TUGAS DAN LATIHAN>
(1) Salin dengan tepat bagian teks tentang jenis-jenis karamah, mulai dari "Berikut jenis-jenis karamah" dan berakhir pada "II, Hal. 338-243)".
(2) Jawablah pertanyaan berikut berdasarkan teks tentang jenis-jenis karamah.
(a) Dari kitab apa jenis-jenis karamah dalam teks ini dirangkum?
(b) Apa yang sudah hilang dari kuda Abi ‘Ubaid ketika kuda itu berdiri kembali?
(c) Menurut al-Subki, pada siapa hal seperti itu tidak diragukan pernah terjadi?

KUTIPAN PILIHAN>
····················
Renungan

Sabtu, 30 Oktober 2021

Jenis-Jenis Karamah menurut Imam Tajuddin al-Subki

Berikut jenis-jenis karamah yang disebut oleh Imam Tajuddin al-Subki yang kami rangkum dari kitab beliau, Thabaqat al-Syafi’iyah al-Kubra (Juz II, Hal. 338-243)

1.    Menghidupkan makhluq yang sudah mati

Diperkuatkan jenis ini dengan kisah Abi ‘Ubaid al-Busry. Beliau pernah ikut dalam sebuah peperangan dengan menunggang kuda. Dalam peperangan tersebut, kuda itu mati. Abi ‘Ubaid berdoa kepada Allah agar dapat menghidupkan kembali kudanya. Sehingga pada saat beliau kembali ke Busr, kudanya itu berdiri akan tetapi dua telinganya sudah hilang. Setelah selesai peperangan dan sampai ke Busr, beliau memerintah pembantunya mengambil pelana dari kuda. Pada saat pelana diambil, kuda tersebut rubuh dalam keadaan mati. Al-Subki mengatakan, kisah-kisah seperti ini banyak. Namun di akhir penjelasannya, beliau mengatakan, Kecuali aku mengatakan, tidak shahih di sisiku sesungguhnya seorang wali dapat hidup kembali setelah mengalami kematian dalam waktu yang cukup lama setelah menjadi tulang belulang yang hancur, kemudian hidup dalam waktu yang lama. Ukuran ini tidak sampai kepada kita dan aku meng i’tiqad ini pernah terjadi pada seorang wali. Akan tetapi tidak diragukan yang seperti ini ada terjadi pada para Nabi ‘alaihimussalam. Contoh seperti ini adalah mu’jizat , tidak sampai karamah kepada derajat ini. Karena itu, mungkin saja seorang nabi sebelum selesai nubuwahnya menghidupkan umat yang terdahulu beberapa zaman, kemudian hidup merasakan kehidupan dalam beberapa zaman. Kemudian al-Subki melanjutkan, sekarang aku tidak mengi’tiqad ada seorang wali dapat menghidupkan Imam Syafi’i dan Abu Hanifah untuk kita yang keduanya merasakan kehidupan dalam waktu yang lama sebagaimana aktifitasnya sebelum wafat. Bahkan tidak juga dalam waktu yang pendek dimana keduanya dapat bergaul dengan orang-orang yang masih hidup sebagaimana terjadi sebelum wafat.
····················
DATA YANG DIBERIKAN>
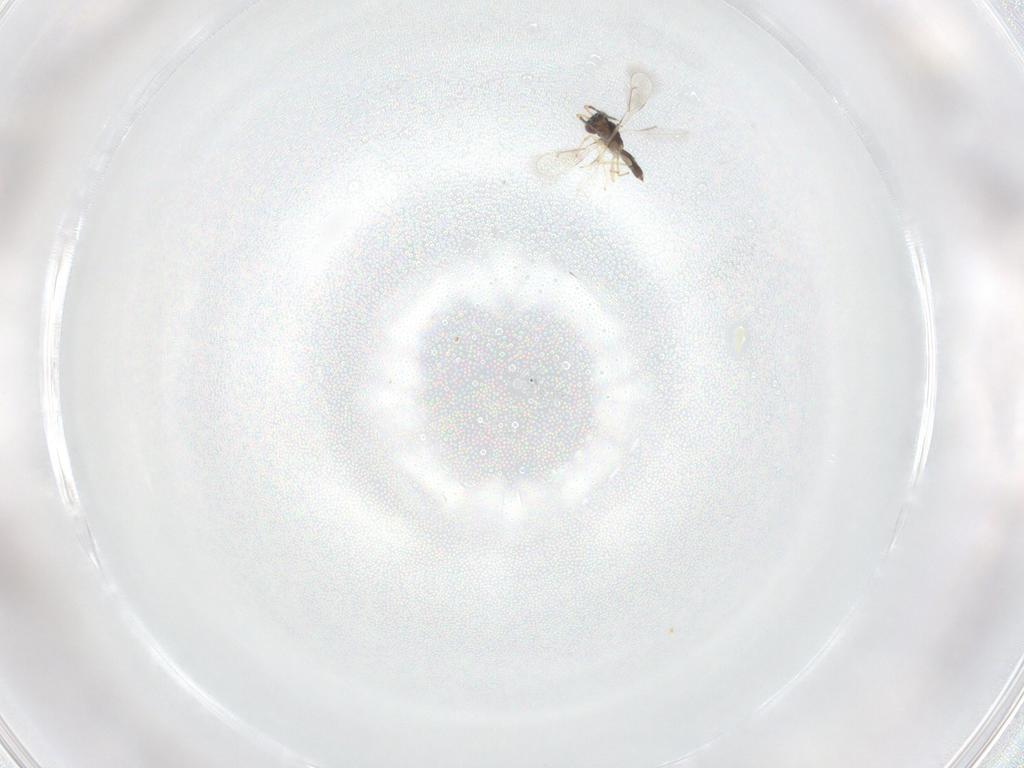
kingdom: Animalia
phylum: Arthropoda
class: Insecta
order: Hymenoptera
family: Eulophidae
····················
JAWABAN TUGAS>
(1)
Berikut jenis-jenis karamah yang disebut oleh Imam Tajuddin al-Subki yang kami rangkum dari kitab beliau, Thabaqat al-Syafi’iyah al-Kubra (Juz II, Hal. 338-243)

(2)
(a) Jenis-jenis karamah itu dirangkum dari kitab Thabaqat al-Syafi’iyah al-Kubra.
(b) Dua telinga kuda itu sudah hilang.
(c) Hal seperti itu tidak diragukan pernah terjadi pada para Nabi ‘alaihimussalam.